In the run-up to our lunchtime payday protests in the Home Office, HMRC and Ministry of Justice on 31 August, PCS members have been sharing their experiences of how the pay cap/freeze has affected them.
We're calling for the 1% public sector pay cap to be scrapped on the day that the Home Office plans to impose the cap for another 12 months.
On 31 July, HM Revenue and Customs (HMRC) imposed the cap on employees for another 12 months. Just four weeks later on 31 August the Home Office plans to impose the cap for another 12 months, while the MOJ has told PCS it intends to to keep the 1% cap on its own pay award.
This means that by 31 August, 3 of the largest departments in Whitehall will have delivered yet another real-terms cut in pay to their staff. Seven years of pay restraint, including the ongoing cap, have been highly damaging for many public sector workers.
Read why our members in the 3 departments have shared why they are joining our protests on 31 August and share your experiences by emailing firstname.lastname@example.org
Alan (not his real name) who works at a county court said: “They expect you to meet departmental targets just so they can go back to the justice minister and tell him what a fantastic job they are doing but we have not had a pay rise for seven years and everything else has gone up in price.

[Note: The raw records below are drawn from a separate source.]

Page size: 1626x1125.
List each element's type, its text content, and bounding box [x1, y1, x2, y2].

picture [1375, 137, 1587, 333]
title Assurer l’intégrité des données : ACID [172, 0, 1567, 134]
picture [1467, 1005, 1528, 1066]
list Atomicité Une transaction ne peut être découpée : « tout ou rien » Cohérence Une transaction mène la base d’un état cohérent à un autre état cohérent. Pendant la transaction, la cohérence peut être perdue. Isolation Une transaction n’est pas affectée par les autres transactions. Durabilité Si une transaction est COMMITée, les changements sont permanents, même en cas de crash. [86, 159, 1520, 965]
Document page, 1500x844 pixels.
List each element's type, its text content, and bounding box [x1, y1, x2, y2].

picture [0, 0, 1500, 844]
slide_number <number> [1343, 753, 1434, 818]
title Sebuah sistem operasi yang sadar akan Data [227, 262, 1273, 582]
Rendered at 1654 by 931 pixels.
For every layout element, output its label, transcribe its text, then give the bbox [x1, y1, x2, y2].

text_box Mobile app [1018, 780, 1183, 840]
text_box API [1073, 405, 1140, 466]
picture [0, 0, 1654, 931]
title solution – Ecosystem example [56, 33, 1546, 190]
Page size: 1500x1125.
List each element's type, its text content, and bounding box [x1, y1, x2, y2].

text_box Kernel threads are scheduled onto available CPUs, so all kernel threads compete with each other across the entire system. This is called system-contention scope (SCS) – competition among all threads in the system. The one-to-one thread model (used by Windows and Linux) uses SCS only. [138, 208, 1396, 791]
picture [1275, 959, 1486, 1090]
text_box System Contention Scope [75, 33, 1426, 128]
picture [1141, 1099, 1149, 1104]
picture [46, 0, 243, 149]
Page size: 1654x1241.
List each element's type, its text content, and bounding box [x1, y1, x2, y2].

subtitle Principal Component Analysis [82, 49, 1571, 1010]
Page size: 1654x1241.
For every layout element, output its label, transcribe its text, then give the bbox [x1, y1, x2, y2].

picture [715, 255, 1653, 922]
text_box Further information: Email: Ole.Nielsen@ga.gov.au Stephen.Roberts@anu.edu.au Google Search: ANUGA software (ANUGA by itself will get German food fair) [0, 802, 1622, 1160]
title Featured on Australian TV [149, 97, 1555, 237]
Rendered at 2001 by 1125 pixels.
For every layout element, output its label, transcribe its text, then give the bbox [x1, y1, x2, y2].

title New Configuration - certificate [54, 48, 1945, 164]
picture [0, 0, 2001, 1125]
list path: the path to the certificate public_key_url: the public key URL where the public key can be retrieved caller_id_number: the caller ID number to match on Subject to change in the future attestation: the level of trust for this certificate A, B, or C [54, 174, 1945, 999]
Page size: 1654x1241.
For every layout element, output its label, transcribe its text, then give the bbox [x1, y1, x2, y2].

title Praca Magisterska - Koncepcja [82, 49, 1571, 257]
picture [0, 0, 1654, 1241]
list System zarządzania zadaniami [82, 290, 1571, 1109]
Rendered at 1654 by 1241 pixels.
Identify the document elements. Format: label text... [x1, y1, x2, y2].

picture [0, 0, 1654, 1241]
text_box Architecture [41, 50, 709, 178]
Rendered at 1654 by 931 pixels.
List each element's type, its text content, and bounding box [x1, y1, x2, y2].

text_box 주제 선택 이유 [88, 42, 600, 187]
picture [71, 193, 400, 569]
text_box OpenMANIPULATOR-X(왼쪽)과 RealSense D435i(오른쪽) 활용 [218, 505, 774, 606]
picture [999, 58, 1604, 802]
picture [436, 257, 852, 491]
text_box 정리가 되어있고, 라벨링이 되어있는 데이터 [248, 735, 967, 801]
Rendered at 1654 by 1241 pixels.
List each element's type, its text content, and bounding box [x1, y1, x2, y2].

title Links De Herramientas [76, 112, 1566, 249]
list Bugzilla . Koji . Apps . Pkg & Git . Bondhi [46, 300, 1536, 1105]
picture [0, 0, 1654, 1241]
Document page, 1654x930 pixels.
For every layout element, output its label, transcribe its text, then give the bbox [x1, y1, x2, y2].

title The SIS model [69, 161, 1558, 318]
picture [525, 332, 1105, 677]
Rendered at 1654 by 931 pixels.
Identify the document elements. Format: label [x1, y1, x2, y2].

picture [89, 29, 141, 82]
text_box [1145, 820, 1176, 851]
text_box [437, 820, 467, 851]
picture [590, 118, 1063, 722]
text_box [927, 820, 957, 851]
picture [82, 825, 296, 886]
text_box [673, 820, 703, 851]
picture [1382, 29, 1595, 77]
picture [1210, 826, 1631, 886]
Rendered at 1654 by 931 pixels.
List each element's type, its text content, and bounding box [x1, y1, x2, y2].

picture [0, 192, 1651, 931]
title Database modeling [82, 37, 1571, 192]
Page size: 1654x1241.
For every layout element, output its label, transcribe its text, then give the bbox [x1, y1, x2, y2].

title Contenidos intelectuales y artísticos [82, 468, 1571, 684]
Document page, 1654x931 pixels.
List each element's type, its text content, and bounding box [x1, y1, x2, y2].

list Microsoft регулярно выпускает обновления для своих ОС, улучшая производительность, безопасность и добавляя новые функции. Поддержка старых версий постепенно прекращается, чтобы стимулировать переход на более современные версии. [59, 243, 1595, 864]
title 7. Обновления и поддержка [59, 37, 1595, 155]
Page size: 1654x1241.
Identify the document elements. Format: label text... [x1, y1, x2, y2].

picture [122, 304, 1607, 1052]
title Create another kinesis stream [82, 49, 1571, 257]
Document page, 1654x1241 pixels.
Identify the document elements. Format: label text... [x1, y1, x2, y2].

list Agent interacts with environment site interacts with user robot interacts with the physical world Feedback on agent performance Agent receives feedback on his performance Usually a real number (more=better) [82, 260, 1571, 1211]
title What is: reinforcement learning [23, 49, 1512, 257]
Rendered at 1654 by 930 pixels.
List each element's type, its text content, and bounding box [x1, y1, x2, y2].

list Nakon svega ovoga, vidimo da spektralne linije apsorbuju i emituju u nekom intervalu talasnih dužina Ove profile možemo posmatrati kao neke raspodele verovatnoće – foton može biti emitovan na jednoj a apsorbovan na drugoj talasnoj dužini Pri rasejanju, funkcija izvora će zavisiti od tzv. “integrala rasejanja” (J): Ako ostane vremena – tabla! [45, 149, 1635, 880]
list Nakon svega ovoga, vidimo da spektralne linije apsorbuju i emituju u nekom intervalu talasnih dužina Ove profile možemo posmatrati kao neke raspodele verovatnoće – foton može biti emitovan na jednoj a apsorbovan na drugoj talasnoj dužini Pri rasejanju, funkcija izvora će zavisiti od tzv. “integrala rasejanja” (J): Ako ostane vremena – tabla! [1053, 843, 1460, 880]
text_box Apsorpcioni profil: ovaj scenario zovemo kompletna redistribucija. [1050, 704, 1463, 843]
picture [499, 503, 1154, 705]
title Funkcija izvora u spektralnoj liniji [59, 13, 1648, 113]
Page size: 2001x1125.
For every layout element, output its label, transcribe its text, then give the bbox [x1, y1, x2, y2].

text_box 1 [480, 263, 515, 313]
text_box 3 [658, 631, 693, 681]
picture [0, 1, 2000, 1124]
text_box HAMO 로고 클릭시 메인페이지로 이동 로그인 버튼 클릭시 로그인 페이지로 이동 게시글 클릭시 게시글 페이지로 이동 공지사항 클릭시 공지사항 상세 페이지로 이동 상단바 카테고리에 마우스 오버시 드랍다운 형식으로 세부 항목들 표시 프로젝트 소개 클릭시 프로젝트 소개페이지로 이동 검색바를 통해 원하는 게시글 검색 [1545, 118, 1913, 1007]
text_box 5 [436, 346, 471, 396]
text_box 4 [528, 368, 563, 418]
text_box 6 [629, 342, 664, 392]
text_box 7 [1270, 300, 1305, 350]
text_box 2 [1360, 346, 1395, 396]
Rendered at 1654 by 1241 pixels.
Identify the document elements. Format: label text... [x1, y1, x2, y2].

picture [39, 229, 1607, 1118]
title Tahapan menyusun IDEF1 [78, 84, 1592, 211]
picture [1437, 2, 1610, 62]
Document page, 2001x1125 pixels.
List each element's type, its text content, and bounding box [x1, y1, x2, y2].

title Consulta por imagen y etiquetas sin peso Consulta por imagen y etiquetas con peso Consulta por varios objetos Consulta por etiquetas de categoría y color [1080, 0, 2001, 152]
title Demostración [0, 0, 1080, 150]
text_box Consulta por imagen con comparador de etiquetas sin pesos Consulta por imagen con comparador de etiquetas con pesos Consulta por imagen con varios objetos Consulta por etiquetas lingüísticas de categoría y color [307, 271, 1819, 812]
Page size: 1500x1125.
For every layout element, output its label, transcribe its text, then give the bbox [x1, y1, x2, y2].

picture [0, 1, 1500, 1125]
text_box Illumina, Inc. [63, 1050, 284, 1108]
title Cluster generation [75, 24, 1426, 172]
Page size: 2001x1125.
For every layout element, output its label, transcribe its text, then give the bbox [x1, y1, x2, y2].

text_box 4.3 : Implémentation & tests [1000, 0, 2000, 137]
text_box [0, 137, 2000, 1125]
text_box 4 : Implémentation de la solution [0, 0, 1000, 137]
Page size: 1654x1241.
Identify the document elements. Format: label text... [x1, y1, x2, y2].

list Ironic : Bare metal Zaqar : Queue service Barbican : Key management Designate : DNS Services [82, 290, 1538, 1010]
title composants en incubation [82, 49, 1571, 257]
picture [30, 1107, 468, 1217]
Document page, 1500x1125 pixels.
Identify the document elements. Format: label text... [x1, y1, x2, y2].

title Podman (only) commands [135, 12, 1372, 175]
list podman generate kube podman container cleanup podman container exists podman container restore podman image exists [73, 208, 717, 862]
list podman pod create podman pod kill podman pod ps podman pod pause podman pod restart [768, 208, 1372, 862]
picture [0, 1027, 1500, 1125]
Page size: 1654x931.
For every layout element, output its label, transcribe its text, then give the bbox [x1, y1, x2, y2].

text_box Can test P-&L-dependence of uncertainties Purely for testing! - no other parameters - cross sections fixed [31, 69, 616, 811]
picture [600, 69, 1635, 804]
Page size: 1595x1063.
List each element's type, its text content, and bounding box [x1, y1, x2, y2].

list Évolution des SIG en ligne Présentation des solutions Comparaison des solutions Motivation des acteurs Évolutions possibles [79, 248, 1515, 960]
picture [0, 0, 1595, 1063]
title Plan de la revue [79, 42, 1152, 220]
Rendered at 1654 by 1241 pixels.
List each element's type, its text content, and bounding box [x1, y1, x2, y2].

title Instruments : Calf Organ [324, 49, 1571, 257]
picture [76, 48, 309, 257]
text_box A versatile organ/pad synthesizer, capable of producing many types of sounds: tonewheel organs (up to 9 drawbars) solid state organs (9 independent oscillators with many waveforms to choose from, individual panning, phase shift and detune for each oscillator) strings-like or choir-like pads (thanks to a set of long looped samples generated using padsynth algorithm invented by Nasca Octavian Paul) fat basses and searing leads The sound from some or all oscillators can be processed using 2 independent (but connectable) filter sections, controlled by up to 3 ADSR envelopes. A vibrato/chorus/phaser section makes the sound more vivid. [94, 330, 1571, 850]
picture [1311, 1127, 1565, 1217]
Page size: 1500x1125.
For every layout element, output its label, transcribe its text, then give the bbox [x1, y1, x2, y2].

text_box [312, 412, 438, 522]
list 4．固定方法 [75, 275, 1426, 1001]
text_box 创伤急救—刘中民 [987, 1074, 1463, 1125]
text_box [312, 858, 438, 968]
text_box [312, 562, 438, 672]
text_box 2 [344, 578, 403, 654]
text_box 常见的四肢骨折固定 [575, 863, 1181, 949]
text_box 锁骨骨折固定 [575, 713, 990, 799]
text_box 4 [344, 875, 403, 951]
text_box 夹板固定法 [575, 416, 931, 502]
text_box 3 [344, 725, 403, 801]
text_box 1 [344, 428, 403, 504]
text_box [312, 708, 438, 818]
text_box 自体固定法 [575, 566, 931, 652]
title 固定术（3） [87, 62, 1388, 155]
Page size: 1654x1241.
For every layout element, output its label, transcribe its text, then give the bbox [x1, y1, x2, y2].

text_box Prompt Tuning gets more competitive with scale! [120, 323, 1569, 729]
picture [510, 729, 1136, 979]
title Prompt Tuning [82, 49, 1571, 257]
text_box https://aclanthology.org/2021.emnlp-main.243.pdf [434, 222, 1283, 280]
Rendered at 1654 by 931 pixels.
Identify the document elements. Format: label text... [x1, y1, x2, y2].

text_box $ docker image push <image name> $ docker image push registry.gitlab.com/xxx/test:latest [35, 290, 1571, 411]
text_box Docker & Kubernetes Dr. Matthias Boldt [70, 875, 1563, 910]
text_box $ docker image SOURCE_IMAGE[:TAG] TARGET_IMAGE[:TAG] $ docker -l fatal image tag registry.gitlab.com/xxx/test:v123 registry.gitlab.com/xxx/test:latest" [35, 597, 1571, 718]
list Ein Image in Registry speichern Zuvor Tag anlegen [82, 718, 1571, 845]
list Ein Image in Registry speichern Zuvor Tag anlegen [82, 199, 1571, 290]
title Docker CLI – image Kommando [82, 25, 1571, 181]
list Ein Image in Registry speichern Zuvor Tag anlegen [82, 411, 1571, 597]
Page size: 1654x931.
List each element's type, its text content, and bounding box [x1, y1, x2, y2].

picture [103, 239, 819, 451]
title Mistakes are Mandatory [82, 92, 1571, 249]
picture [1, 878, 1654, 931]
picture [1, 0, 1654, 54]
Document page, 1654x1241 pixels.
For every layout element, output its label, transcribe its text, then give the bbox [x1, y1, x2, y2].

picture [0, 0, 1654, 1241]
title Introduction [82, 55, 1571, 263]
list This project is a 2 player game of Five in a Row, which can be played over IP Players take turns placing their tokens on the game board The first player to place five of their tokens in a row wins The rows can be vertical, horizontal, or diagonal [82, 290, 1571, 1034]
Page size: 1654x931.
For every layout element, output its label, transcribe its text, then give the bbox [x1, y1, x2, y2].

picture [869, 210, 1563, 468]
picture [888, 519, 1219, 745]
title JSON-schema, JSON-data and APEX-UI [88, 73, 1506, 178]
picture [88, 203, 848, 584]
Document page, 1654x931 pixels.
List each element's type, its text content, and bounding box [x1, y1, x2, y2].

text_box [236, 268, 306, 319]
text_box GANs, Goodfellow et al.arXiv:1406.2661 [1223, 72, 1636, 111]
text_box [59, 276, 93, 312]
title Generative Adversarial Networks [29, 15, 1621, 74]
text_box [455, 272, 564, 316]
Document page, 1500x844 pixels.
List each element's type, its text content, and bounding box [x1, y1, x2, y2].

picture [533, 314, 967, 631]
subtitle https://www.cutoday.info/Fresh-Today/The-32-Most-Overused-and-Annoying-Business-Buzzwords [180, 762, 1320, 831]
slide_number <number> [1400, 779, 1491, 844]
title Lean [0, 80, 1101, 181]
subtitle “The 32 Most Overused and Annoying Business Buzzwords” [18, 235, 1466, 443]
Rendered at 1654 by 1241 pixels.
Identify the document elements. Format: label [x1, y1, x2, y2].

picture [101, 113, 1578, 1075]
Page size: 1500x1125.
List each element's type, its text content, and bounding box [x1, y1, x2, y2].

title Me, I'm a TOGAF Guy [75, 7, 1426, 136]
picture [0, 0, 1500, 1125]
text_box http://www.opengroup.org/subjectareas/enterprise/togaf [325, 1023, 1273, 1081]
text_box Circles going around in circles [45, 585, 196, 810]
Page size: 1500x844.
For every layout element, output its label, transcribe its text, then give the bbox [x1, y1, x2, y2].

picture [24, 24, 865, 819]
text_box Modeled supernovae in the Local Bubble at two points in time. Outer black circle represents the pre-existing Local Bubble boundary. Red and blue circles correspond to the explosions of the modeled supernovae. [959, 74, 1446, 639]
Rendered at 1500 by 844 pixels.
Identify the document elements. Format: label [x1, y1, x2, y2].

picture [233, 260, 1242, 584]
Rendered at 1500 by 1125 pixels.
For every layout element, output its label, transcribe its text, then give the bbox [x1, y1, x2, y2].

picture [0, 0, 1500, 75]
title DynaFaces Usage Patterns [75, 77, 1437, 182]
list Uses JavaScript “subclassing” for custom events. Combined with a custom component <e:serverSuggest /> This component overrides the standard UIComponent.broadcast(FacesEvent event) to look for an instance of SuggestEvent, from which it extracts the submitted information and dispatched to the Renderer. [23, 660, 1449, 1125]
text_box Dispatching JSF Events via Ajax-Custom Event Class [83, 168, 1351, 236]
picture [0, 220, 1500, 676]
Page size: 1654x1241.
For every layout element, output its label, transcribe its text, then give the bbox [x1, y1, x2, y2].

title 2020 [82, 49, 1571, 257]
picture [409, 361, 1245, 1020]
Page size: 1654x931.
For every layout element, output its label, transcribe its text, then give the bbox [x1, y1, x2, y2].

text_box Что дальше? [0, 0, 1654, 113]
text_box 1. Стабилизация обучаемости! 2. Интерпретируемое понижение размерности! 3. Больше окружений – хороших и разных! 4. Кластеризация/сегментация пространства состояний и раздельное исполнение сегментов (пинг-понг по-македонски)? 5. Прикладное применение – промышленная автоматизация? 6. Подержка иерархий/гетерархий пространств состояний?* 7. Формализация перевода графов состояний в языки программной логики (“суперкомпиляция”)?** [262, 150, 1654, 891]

“We want a fair day’s pay for a fair day’s work.
“We’ve also had the pension cap. You want to look forward to your retirement but the way this government is going there will be nothing left.”
Geraldine (not her real name) who works for HMRC said the pay cap has a two-way sting for her – 1% pay rise and no pay scale rise.
“I have just completed 12 years’ service and my basic pay is still less than £18,958, I am still miles off being on the maximum pay for my grade.
“I have emailed my MP to request if he can answer the question if another four years of pay cap would mean I'd be in my 17th year not on my max and just 7 years to retirement, in that time I cannot see me getting over £1,000 rise within those 7 years so it would mean 24 years’ service and never reaching my max.”
Ian (not his real name) a case worker in the immigration service, says: “I joined the Home Office in 2002. I’m 51. I joined as an admin assistant (AA) but in 2006 I was promoted to an admin officer.
“I’ve had a pay freeze like everybody else. My pay is just not keeping up with the cost of living. My rent has nearly doubled since 2006.
“My pay is not going far enough. Instead of going to Sainsbury’s I go to Aldi now and I have stopped going out. I love classical music but I have had to stop going to concerts.”
Paul (not his real name) who works for HMRC in Scotland said: “We need to break the pay cap. I have lost a couple of thousands of pay in the last seven years. A lot of our staff are on tax credits.”